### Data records
•••
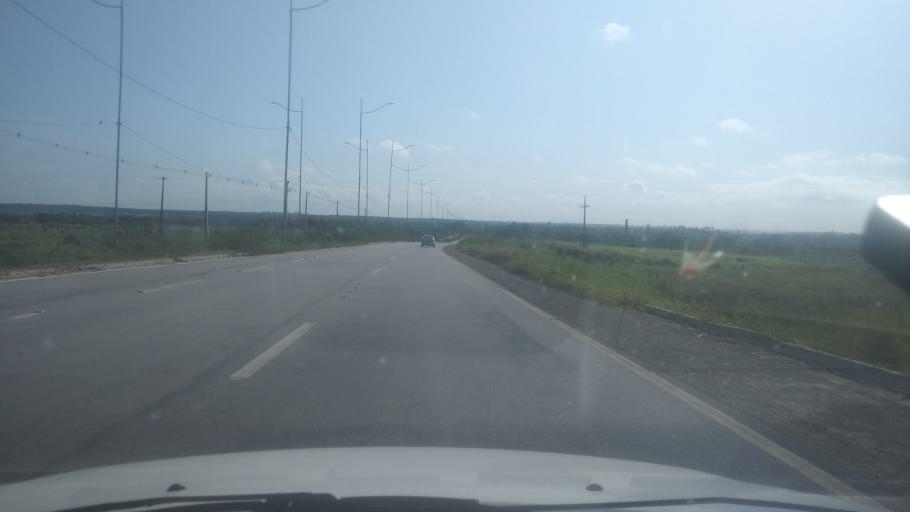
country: BR
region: Rio Grande do Norte
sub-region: Macaiba
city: Macaiba
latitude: -5.8202
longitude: -35.3660
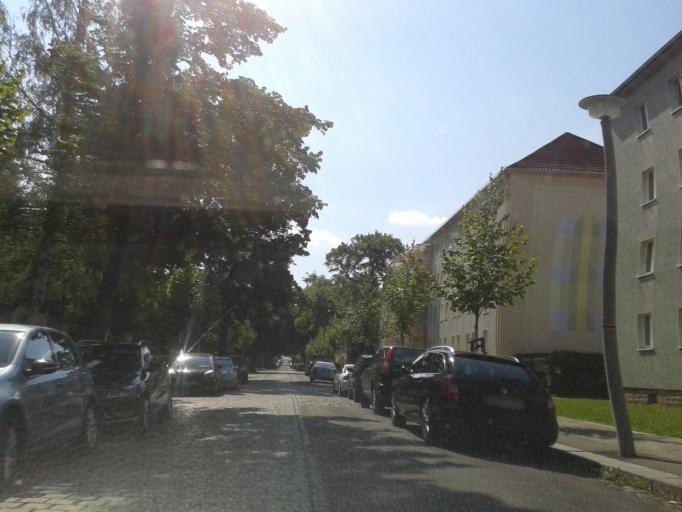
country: DE
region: Saxony
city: Dresden
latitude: 51.0374
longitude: 13.7288
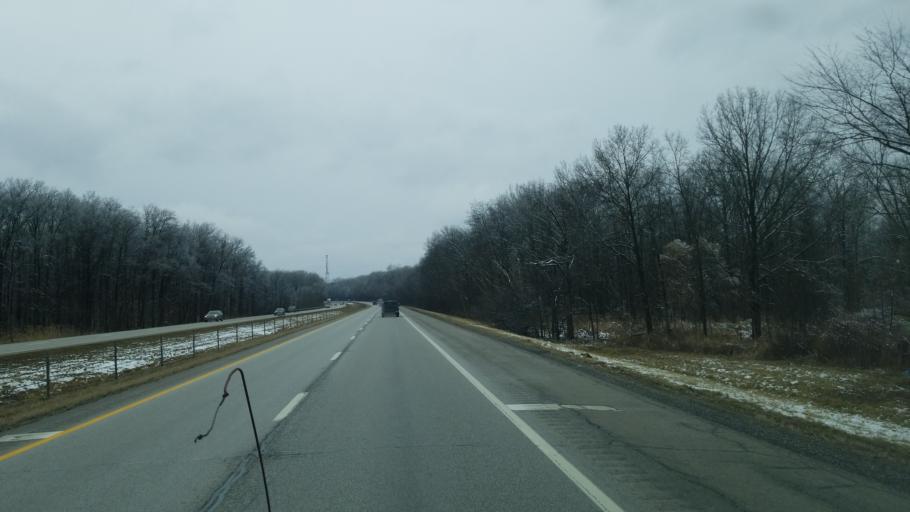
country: US
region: Ohio
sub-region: Portage County
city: Ravenna
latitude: 41.1111
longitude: -81.2714
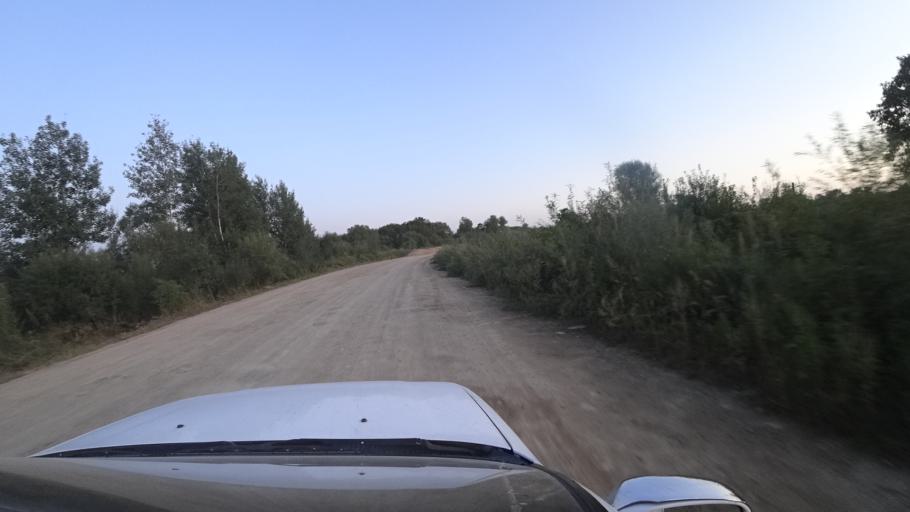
•••
### Problem requirements
Turn every line of the listing above into a numbered list, skipping blank lines. Leave the pictures out of your answer.

### Exercise answer
1. country: BR
2. region: Rio Grande do Norte
3. sub-region: Macaiba
4. city: Macaiba
5. latitude: -5.8202
6. longitude: -35.3660
7. country: DE
8. region: Saxony
9. city: Dresden
10. latitude: 51.0374
11. longitude: 13.7288
12. country: US
13. region: Ohio
14. sub-region: Portage County
15. city: Ravenna
16. latitude: 41.1111
17. longitude: -81.2714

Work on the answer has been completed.